Time Complexity: Traversal and Printing a Linked List
O(n)
0
0
Traversal and Printing a Linked List in DSA C - Time & Space Complexity
Understanding Time Complexity
When we traverse and print a linked list, we want to know how the time it takes changes as the list grows.
We ask: How does the number of steps grow when the list gets longer?
Scenario Under Consideration
Analyze the time complexity of the following code snippet.
struct Node {
int data;
struct Node* next;
};
void printList(struct Node* head) {
struct Node* current = head;
while (current != NULL) {
printf("%d -> ", current->data);
current = current->next;
}
printf("NULL\n");
}
This code goes through each node in the linked list and prints its value until it reaches the end.
Identify Repeating Operations
Identify the loops, recursion, array traversals that repeat.
- Primary operation: The while loop that visits each node once.
- How many times: Exactly once per node, so as many times as there are nodes in the list.

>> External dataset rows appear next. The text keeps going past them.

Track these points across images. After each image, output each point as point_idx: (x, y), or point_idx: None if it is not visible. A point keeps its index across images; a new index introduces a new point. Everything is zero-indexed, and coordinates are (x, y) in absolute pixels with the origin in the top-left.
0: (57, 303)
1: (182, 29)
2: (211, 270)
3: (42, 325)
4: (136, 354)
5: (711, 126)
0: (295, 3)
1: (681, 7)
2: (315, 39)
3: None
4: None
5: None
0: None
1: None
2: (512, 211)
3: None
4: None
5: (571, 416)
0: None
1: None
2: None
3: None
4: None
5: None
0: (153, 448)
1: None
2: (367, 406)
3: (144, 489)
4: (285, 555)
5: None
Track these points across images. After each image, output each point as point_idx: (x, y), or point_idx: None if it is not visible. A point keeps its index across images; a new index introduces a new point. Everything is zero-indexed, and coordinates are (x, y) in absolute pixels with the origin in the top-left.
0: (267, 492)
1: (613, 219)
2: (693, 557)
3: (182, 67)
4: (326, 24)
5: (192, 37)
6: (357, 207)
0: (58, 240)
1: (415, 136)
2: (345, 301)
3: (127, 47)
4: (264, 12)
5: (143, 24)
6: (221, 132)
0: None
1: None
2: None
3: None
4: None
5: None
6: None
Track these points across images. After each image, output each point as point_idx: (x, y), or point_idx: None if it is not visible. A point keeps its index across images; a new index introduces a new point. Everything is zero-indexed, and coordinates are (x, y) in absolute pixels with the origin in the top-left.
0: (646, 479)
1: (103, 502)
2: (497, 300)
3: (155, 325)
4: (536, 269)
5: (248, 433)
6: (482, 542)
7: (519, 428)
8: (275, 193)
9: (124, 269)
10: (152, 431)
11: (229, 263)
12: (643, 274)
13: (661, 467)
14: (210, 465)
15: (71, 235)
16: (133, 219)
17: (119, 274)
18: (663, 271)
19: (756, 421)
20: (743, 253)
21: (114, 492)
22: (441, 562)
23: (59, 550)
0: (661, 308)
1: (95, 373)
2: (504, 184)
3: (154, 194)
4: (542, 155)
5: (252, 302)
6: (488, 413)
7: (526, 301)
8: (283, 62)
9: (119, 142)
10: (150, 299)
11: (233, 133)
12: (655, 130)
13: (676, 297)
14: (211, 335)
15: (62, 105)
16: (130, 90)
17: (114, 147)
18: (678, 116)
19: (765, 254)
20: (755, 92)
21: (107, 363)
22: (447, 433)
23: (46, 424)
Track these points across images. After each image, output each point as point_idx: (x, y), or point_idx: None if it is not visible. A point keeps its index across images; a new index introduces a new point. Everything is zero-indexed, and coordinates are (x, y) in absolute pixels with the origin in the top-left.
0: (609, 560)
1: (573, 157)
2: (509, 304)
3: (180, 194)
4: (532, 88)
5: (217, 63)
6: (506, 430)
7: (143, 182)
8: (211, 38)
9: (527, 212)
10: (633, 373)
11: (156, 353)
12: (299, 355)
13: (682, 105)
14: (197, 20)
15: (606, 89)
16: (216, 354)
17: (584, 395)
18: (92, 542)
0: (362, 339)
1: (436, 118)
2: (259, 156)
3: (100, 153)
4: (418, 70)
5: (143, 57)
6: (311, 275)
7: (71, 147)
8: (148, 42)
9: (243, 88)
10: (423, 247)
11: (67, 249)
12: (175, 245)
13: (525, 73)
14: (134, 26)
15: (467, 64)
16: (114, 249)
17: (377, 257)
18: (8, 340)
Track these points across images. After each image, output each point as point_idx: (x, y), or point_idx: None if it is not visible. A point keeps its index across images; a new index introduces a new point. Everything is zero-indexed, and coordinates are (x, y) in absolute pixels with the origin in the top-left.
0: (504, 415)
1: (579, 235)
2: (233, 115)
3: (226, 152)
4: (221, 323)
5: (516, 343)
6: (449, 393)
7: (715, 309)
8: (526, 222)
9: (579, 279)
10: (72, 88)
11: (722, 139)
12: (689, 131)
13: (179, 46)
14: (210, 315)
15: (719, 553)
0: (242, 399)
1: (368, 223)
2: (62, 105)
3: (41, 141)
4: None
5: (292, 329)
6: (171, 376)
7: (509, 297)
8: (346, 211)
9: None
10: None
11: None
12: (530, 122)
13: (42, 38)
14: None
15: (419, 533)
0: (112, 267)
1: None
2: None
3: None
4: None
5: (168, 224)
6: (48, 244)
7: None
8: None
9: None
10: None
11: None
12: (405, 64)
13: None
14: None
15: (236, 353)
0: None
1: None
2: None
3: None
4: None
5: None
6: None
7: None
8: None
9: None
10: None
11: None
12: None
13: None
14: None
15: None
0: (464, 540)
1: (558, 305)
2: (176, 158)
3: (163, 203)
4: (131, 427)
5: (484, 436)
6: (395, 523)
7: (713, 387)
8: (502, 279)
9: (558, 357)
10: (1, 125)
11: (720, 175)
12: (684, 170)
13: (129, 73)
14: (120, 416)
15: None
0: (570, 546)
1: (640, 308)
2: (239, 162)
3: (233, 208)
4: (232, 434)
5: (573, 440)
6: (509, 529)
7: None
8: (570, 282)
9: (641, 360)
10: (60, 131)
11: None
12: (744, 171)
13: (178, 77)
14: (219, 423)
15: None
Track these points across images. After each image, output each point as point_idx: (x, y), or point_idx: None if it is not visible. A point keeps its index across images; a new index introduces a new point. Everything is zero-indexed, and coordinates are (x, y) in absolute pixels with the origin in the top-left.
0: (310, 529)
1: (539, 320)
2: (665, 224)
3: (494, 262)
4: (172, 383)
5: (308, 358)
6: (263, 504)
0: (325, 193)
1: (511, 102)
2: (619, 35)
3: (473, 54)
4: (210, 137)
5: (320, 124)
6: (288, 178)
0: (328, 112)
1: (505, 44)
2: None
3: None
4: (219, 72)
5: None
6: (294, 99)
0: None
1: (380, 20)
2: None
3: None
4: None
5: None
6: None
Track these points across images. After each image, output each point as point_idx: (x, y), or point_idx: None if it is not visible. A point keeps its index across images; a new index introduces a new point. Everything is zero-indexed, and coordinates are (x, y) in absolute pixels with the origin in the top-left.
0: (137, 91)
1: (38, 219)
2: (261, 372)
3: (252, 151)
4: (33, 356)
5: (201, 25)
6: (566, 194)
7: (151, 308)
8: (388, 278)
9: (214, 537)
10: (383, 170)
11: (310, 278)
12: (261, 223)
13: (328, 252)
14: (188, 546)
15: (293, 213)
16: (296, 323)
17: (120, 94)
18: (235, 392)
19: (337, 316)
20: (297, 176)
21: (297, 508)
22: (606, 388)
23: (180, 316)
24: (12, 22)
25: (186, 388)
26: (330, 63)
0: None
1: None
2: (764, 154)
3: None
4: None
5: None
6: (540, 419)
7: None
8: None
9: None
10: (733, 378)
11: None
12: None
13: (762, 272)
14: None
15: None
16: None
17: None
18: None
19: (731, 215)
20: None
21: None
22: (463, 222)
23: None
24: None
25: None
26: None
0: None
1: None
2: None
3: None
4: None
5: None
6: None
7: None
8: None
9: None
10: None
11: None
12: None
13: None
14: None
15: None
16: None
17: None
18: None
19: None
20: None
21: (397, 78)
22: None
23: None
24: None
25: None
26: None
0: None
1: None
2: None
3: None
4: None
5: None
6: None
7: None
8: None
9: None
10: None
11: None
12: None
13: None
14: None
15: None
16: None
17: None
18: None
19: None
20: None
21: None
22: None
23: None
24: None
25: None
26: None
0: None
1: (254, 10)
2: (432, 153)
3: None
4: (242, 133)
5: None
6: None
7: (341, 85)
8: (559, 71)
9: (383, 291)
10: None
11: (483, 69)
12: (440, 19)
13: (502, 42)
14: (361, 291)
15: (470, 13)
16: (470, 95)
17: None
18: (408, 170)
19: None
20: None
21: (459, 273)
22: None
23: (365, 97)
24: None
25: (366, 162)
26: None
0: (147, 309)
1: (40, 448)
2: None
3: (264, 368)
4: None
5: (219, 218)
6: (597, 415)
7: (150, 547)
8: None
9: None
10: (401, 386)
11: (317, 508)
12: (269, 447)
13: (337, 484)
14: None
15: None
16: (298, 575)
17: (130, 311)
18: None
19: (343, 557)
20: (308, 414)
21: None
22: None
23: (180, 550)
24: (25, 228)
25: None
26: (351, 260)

How Execution Grows With Input
As the list gets longer, the number of steps grows directly with the number of nodes.
| Input Size (n) | Approx. Operations |
|---|---|
| 10 | About 10 steps |
| 100 | About 100 steps |
| 1000 | About 1000 steps |
Pattern observation: The steps increase in a straight line as the list size grows.
Final Time Complexity
Time Complexity: O(n)
This means the time to print the list grows directly with the number of nodes.
Common Mistake
[X] Wrong: "The printing takes constant time because it just prints once."
[OK] Correct: Actually, it prints once for each node, so the time grows with the list size, not fixed.
Interview Connect
Understanding this helps you explain how simple list operations scale, a key skill in many coding interviews.
Self-Check
"What if we changed the linked list to a doubly linked list? How would the time complexity change when printing all nodes?"